The decision to remediate contaminated sediments in a waterway and the selection of the appropriate remediation technology(s) are part of a step- wise process using the guidance developed by the three ARCS technical work groups. The ARCS Assessment Guidance Document (USEPA 1994a) is used to characterize the chemical and toxicological properties of bottom sediments. The guidance herein provides tools for evaluating the feasibility of remediation technologies and estimating their costs and contaminant losses. The ARCS Risk Assessment and Modeling Overview Document (USEPA 1993a) provides a framework for integrating the information developed in the other two steps and evaluating the ecological and human health risks and benefits of remedial alternatives, including no action.

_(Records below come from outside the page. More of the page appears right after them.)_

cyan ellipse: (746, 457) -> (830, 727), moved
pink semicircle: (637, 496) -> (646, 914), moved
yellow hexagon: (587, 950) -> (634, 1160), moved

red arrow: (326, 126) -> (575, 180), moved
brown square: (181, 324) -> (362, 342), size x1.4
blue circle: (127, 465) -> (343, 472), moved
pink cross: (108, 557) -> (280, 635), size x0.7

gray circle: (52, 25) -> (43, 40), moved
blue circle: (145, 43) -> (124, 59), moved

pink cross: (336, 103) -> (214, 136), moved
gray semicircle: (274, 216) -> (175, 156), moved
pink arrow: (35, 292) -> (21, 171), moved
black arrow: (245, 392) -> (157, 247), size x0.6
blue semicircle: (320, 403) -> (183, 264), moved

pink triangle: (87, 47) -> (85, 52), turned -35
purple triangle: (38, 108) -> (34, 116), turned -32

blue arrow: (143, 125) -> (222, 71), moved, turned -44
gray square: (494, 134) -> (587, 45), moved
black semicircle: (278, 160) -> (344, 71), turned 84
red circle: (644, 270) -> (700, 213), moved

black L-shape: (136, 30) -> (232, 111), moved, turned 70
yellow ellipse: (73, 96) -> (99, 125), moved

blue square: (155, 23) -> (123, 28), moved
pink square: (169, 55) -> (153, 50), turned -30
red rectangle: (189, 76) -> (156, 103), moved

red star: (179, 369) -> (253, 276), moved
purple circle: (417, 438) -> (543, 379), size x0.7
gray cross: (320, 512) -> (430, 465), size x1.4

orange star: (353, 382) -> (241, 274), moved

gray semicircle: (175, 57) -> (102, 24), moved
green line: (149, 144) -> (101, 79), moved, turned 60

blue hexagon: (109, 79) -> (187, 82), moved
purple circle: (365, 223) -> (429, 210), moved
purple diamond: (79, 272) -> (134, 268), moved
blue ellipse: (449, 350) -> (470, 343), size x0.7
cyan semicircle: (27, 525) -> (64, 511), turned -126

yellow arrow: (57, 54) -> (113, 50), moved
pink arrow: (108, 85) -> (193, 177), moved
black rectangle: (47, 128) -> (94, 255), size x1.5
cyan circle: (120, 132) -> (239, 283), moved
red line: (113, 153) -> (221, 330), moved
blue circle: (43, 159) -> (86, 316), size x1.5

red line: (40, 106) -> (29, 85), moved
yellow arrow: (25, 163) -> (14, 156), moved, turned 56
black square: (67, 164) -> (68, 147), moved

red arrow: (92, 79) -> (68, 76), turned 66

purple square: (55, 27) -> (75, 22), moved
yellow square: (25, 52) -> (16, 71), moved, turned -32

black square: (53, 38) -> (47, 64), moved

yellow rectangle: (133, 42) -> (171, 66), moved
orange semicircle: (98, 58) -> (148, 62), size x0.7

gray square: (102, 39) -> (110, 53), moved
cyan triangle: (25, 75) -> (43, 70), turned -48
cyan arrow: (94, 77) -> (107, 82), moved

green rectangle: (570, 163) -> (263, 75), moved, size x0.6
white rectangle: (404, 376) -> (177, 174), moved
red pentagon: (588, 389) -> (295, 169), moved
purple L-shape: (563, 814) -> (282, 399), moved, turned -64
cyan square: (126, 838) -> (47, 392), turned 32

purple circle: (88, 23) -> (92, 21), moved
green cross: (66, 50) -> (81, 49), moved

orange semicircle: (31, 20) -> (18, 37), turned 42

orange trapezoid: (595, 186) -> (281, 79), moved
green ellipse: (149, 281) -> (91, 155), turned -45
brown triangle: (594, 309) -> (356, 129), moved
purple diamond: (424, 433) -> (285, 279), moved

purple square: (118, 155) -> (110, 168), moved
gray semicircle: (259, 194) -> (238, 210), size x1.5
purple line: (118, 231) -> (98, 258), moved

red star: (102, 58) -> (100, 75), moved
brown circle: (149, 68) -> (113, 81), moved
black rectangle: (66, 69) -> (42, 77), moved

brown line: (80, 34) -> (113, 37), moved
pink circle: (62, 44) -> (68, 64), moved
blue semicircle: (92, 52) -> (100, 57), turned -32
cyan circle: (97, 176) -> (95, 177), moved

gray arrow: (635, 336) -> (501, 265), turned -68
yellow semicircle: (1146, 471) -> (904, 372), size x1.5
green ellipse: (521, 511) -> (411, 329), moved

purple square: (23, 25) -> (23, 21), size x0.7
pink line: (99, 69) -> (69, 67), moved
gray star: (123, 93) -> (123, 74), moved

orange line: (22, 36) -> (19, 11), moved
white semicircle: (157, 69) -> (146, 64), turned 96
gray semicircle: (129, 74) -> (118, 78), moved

The procedures described herein can be used iteratively within a modeling and risk assessment framework to evaluate a series of remedial alternatives (which may consist of multiple remediation technologies) of varying costs and benefits. These procedures may also be used to determine the most economical option for cases where the scope and objectives for sediment remediation are already fully defined.

While the ARCS Program was specifically designed for the Great Lakes AOCs, most of the guidance provided herein is applicable to contaminated sediments in other waterways. However, marine and estuarine sediments may have some physicochemical differences from freshwater sediments that may affect the applicability of some remediation technologies. In addition, many of the technologies evaluated by the ETWG were originally developed for media other than bottom sediments, such as soils, sludges, water, mineral ores, and industrial waste streams. As a result, the guidance presented herein has some applicability to the remediation of other media, although the applicability to contaminated soils is the most direct.